Requirement: Output the line containing "All Rights Reserved." and all subsequent lines of the listing below, copied exactly, with no other lines.

Records shown:
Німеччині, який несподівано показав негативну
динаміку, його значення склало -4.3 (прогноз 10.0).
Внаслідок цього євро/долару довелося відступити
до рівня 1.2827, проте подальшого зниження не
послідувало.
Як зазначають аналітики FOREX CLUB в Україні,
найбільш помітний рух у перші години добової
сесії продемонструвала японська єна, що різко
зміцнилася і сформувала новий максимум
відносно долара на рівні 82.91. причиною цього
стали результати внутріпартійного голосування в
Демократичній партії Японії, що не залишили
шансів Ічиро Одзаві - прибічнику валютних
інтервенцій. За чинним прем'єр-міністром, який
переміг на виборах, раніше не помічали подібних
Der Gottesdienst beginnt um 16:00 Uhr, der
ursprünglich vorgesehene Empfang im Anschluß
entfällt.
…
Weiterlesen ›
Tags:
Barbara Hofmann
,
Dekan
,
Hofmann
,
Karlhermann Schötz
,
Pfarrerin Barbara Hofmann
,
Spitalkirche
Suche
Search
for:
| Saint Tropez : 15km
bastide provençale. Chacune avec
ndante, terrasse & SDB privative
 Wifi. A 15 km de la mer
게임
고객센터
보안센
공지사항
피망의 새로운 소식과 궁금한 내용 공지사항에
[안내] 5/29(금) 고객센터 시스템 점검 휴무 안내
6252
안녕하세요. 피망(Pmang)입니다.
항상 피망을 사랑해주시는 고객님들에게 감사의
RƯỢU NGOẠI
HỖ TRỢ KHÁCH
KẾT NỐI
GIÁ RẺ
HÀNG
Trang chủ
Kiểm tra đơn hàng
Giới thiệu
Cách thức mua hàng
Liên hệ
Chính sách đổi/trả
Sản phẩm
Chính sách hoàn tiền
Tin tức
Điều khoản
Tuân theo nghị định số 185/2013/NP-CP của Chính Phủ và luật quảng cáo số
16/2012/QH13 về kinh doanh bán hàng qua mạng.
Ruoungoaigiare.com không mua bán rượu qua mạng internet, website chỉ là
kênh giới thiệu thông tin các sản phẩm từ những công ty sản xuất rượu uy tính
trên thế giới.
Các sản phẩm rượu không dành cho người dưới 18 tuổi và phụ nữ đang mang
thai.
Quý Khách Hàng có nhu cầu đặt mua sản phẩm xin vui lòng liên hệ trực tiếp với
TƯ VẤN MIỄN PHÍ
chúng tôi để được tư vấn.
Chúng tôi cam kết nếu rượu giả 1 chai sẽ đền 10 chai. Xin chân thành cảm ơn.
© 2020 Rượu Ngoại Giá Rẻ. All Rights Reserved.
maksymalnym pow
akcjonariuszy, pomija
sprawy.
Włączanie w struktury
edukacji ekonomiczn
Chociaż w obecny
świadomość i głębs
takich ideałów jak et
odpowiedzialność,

Answer box:
© 2020 Rượu Ngoại Giá Rẻ. All Rights Reserved.
maksymalnym pow
akcjonariuszy, pomija
sprawy.
Włączanie w struktury
edukacji ekonomiczn
Chociaż w obecny
świadomość i głębs
takich ideałów jak et
odpowiedzialność,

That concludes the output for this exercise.